Pourquoi la pertinence mondiale est importante
Le changement climatique et la perte de nature constituent des menaces systémiques mondiales ; le déploiement de l’IA moderne pour y faire face soulève des questions non seulement d’innovation, mais aussi d’équité, de gouvernance et de risque. En sélectionnant des équipes sur les cinq continents et en se concentrant sur des écosystèmes variés – de l’agriculture africaine aux récifs coralliens du Pacifique – le Bezos Earth Fund positionne l’IA comme un levier d’inclusion géographique.
La question qui se pose aux dirigeants et aux investisseurs est de savoir si les 24 prochains mois de mise en œuvre produiront des résultats mesurables à grande échelle, et comment ces résultats s'intègreront à l'architecture plus large de la finance durable, de la réglementation numérique et des normes d'intégrité climatique.
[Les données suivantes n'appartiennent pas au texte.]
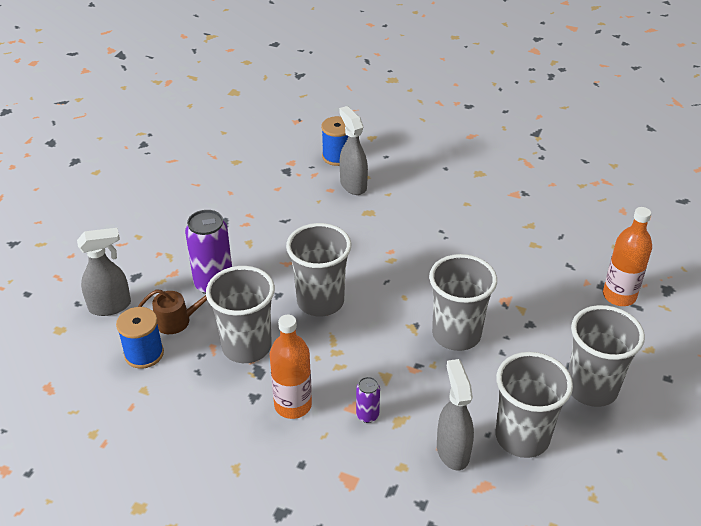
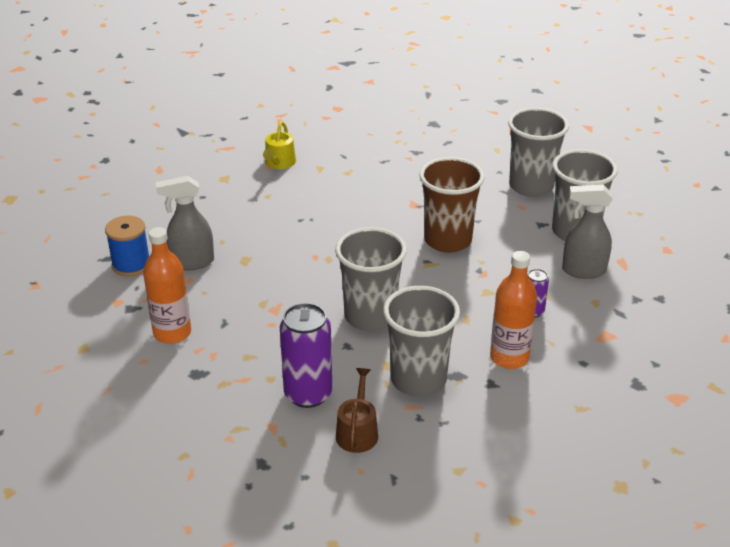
camera: 75 degrees left, 5 degrees down
(110, 306) = (308, 491): grey spray bottle -> none
(144, 354) = (402, 465): blue spool -> none
(456, 334) = (448, 240): grey cup -> brown cup
(522, 199) = (279, 163): none -> yellow watering can
(619, 296) = (432, 147): orange bottle -> orange bottle (172, 333)

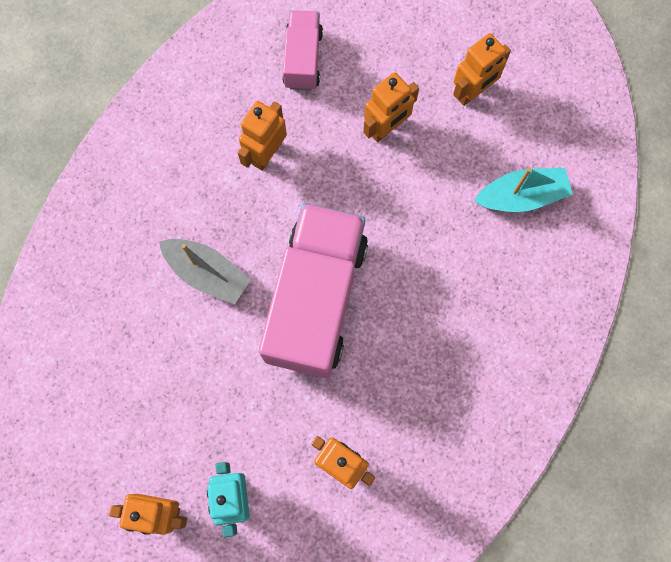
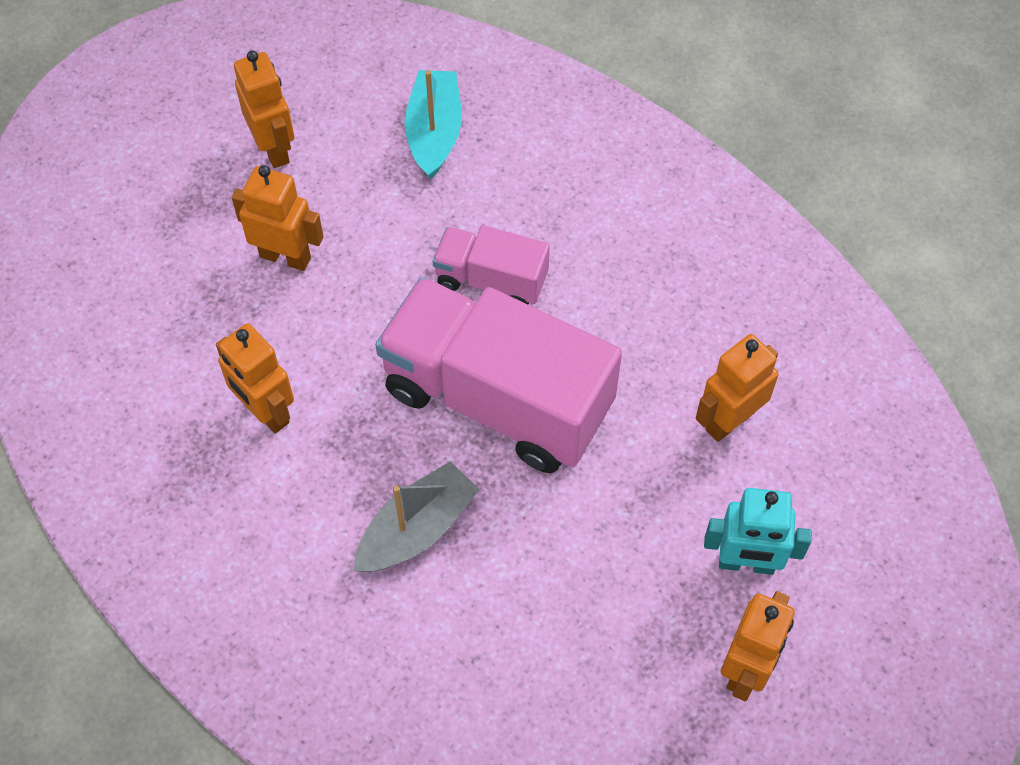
camera: 75 degrees left, 15 degrees down
(303, 59) = (143, 333): pink truck -> pink truck (491, 280)
(386, 128) = (285, 257): orange robot -> orange robot turned 45 degrees counterclockwise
Le monde observera si ces subventions se traduiront par des changements reproductibles et vérifiables.
Alors que ce prochain chapitre se déroule, les parties prenantes doivent rester vigilantes : le point d’inflexion ne sera pas l’annonce du financement, mais le moment où les interventions basées sur l’IA commenceront à faire bouger les choses en matière d’émissions, de perte de biodiversité ou de résilience du système alimentaire.